▶ FRAGMENTO DEL DOCUMENTO:
***

Esta historia comienza el mismo día en que llegamos a Delhi, a la que iba a ser nuestra casa durante un tiempo.
Era de noche, nuestras maletas estaban en algún aeropuerto entre Madrid, Bruselas, Zurich y Delhi, pero yo tenía mi ordenador conmigo con mi fabuloso disco duro lleno de películas preparadas para entretenernos las horas, o tal vez días, de espera. Así que pedimos comida china por teléfono, nos sentamos en el sofá, encendimos el portátil y comenzamos a ver algo, no recuerdo qué exactamente. La noche prometía, agotados de treinta horas de viaje, duchados y bien cenados, todo marchaba lo más plácidamente que se podía imaginar dadas las circunstancias que nos rodeaban. Nada turbaría nuestro tan deseado descanso en nuestro nuevo hogar… Nos equivocábamos.
A mitad de la película percibimos algo en la puerta de entrada de casa. Movimiento, una presencia, algo estaba allí. Entornando los ojos cansados de la pantalla del ordenador llegamos a descubrir qué era aquello que se movía y que estaba entrando plácidamente en nuestra casa. Un pequeño ratón. Sorprendido de encontrarnos allí, como si fuéramos nosotros los extraños, y de hecho lo éramos. Esa había sido su casa ni se sabe desde cuando y ahora nosotros la habíamos ocupado sin pedir permiso. Trató de dar media vuelta, pero ya era tarde, se encontraba en mitad del salón. Optó por continuar tranquilamente a su destino, la cocina. Nosotros casi sin inmutarnos nos quedamos mirándolo, mirándonos el uno al otro con estupefacción, como si aquel suceso hubiera sido parte de la película. Quién sabe, ahora con esto del 3D se hacen maravillas…
La situación nos provocó las primeras carcajadas en India, gracias a dios no serían las últimas. No podíamos precisar si lo absurdo de la situación era lo que nos daba risa o el hecho de que ninguno de los dos hubiéramos reaccionado, como si tomáramos al ratón como algo normal o habitual en nuestras vidas. También podía ser que el cansancio y la somnolencia nos mantuvieran aletargados. No lo sé.

***

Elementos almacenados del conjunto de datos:
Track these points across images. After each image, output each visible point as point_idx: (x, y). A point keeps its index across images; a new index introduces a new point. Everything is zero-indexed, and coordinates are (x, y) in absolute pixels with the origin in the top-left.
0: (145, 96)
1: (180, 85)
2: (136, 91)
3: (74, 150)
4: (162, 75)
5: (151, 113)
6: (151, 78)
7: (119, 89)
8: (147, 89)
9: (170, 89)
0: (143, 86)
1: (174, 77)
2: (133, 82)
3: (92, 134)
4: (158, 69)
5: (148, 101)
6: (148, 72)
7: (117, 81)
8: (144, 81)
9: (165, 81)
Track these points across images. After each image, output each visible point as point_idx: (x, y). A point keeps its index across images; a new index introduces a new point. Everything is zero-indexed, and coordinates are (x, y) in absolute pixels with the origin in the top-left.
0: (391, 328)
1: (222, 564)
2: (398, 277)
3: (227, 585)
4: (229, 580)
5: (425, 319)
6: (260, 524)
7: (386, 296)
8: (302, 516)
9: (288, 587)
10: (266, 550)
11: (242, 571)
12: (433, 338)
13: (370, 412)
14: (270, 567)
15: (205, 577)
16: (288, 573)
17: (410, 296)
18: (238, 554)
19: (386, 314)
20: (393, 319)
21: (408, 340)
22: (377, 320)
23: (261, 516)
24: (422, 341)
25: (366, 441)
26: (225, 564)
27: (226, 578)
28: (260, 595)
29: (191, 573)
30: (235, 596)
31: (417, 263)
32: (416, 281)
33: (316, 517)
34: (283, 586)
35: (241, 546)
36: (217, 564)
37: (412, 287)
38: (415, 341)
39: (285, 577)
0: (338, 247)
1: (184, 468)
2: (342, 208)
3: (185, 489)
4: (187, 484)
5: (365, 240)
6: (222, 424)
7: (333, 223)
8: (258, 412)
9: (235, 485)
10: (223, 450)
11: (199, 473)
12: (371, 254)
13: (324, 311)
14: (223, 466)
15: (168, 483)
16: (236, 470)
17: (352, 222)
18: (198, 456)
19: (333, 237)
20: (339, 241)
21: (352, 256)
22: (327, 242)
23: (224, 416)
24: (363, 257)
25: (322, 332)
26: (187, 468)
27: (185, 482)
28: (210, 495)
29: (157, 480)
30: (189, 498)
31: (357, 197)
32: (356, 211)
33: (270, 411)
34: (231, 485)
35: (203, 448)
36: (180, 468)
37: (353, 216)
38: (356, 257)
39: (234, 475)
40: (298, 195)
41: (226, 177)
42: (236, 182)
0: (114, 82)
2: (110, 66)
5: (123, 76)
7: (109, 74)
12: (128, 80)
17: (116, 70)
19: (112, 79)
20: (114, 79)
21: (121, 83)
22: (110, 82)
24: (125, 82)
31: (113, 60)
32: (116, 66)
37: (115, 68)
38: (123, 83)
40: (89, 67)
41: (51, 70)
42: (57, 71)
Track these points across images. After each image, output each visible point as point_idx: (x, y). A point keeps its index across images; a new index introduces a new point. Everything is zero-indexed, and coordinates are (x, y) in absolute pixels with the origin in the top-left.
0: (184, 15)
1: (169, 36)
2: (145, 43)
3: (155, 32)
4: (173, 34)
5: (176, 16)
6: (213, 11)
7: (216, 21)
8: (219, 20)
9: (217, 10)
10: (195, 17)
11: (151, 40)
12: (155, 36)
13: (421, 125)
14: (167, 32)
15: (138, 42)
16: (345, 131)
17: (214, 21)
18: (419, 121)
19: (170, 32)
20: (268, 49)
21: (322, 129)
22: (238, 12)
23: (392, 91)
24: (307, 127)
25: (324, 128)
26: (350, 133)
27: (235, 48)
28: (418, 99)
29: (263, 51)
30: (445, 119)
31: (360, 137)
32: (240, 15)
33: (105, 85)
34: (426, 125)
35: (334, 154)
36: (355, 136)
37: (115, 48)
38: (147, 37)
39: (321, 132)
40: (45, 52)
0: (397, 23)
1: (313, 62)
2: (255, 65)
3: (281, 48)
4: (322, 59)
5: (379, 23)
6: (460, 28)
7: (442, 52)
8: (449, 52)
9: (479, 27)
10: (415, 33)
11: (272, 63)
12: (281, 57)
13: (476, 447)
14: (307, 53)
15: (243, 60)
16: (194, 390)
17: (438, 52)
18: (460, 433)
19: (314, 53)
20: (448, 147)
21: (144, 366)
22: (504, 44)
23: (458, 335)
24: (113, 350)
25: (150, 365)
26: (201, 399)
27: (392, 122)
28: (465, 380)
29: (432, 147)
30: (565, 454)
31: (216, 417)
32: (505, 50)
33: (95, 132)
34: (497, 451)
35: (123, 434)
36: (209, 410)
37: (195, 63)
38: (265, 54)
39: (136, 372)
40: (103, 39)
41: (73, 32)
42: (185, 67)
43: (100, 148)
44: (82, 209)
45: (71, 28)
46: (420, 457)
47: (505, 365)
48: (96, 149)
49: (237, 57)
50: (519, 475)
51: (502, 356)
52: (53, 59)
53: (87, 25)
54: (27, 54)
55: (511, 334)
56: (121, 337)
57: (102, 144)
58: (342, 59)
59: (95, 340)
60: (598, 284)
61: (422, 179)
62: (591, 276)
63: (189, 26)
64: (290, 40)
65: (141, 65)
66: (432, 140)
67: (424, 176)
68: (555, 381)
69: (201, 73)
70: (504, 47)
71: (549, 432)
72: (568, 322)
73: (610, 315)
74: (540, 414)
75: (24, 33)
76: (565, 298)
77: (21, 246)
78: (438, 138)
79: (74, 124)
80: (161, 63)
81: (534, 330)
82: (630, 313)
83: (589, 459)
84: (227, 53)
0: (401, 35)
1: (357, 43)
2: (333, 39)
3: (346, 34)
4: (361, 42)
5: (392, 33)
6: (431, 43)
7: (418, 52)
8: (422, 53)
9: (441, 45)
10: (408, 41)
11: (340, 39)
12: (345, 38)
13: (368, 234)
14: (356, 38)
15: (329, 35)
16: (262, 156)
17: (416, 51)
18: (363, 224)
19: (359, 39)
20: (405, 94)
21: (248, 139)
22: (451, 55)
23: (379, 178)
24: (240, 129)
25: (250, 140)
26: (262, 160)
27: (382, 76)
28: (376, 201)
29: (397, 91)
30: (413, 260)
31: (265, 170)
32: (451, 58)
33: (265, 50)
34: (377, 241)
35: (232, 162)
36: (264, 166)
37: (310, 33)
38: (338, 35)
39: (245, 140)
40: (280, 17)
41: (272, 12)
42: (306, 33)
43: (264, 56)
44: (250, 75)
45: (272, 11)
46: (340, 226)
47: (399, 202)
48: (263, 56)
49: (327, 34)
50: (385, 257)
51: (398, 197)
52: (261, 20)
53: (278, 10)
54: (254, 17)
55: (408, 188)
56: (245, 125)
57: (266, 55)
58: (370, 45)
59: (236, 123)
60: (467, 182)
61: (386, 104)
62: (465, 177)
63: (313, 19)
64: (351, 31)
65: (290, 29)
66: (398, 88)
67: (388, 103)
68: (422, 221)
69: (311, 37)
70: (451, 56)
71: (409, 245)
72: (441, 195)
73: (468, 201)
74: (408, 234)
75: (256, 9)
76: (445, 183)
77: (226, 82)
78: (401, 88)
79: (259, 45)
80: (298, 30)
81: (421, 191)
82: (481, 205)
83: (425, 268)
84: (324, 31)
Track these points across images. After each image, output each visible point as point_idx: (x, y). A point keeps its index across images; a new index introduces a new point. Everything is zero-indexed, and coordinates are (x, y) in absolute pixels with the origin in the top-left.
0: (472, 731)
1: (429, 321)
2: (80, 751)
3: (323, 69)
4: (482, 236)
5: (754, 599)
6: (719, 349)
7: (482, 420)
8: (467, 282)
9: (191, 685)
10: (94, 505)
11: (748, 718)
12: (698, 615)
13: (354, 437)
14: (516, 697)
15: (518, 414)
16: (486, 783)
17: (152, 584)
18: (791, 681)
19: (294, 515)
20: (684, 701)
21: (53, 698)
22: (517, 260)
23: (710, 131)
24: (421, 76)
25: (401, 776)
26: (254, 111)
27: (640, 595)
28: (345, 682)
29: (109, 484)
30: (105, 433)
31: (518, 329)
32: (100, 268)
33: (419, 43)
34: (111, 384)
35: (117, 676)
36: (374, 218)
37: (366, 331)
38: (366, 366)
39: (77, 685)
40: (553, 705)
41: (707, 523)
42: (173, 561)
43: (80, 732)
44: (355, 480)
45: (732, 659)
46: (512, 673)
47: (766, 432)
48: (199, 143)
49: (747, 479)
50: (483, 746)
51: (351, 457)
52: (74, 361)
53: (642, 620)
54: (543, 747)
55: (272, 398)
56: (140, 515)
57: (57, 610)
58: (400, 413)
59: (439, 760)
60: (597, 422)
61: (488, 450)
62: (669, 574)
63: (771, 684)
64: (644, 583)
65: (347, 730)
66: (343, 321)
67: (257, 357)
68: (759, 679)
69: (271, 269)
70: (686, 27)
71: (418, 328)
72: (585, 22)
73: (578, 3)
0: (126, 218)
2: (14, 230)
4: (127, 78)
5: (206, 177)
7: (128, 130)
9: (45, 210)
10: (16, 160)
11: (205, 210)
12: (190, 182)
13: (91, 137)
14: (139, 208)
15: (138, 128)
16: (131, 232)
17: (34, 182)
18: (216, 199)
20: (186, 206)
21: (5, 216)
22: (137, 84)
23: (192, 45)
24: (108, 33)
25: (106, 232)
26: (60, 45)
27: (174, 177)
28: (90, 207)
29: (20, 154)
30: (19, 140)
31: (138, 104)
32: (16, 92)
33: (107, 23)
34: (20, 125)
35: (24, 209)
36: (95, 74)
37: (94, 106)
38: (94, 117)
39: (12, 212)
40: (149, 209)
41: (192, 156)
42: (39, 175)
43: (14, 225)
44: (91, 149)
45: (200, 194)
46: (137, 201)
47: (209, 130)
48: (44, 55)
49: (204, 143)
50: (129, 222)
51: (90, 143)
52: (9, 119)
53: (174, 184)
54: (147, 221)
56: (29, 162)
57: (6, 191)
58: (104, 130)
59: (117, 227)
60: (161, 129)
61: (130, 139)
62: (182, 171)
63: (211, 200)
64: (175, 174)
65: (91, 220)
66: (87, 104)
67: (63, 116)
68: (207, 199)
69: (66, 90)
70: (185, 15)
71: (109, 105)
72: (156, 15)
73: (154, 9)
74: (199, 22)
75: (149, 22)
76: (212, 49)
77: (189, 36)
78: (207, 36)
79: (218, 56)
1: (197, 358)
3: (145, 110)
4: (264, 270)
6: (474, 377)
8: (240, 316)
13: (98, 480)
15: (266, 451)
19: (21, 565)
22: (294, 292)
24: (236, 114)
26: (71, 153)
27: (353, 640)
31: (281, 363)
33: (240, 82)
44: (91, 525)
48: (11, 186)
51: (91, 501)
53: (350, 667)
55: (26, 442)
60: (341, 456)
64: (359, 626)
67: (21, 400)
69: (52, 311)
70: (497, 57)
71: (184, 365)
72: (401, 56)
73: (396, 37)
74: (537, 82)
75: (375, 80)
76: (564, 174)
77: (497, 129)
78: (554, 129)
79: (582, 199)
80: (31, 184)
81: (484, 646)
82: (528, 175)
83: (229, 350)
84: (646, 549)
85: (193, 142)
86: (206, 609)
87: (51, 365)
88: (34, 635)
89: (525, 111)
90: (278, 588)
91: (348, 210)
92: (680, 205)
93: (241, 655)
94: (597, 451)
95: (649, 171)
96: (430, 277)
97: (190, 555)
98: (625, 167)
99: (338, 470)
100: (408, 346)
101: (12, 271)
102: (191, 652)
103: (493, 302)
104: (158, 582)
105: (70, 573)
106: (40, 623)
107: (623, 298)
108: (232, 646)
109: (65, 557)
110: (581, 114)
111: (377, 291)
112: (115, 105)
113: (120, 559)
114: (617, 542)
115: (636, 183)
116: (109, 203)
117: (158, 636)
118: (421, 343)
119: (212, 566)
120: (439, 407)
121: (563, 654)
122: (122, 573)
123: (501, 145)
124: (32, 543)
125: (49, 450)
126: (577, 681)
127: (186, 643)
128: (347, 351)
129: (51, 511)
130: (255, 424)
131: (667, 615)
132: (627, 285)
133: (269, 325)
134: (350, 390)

***

▶ CONSIGNA 1:
Según el fragmento, ¿por qué siguió el ratón hacia la cocina en vez de volver por donde había entrado?
▶ CONSIGNA 2:
Responde con datos del fragmento:
(a) ¿A qué ciudad llegaron?
(b) ¿Qué comida pidieron por teléfono?
(c) ¿Cuántas horas de viaje llevaban encima?
▶ CONSIGNA 3:
Cita textualmente el pasaje del fragmento que empieza en las palabras "Esta historia comienza" y termina después de "hogar… Nos equivocábamos.".

▶ RESPUESTA 1:
Intentó dar media vuelta, pero ya era tarde porque se encontraba en mitad del salón. Por eso optó por continuar tranquilamente hacia su destino, la cocina.

▶ RESPUESTA 2:
(a) A Delhi.
(b) Comida china.
(c) Treinta horas.

▶ RESPUESTA 3:
Esta historia comienza el mismo día en que llegamos a Delhi, a la que iba a ser nuestra casa durante un tiempo.
Era de noche, nuestras maletas estaban en algún aeropuerto entre Madrid, Bruselas, Zurich y Delhi, pero yo tenía mi ordenador conmigo con mi fabuloso disco duro lleno de películas preparadas para entretenernos las horas, o tal vez días, de espera. Así que pedimos comida china por teléfono, nos sentamos en el sofá, encendimos el portátil y comenzamos a ver algo, no recuerdo qué exactamente. La noche prometía, agotados de treinta horas de viaje, duchados y bien cenados, todo marchaba lo más plácidamente que se podía imaginar dadas las circunstancias que nos rodeaban. Nada turbaría nuestro tan deseado descanso en nuestro nuevo hogar… Nos equivocábamos.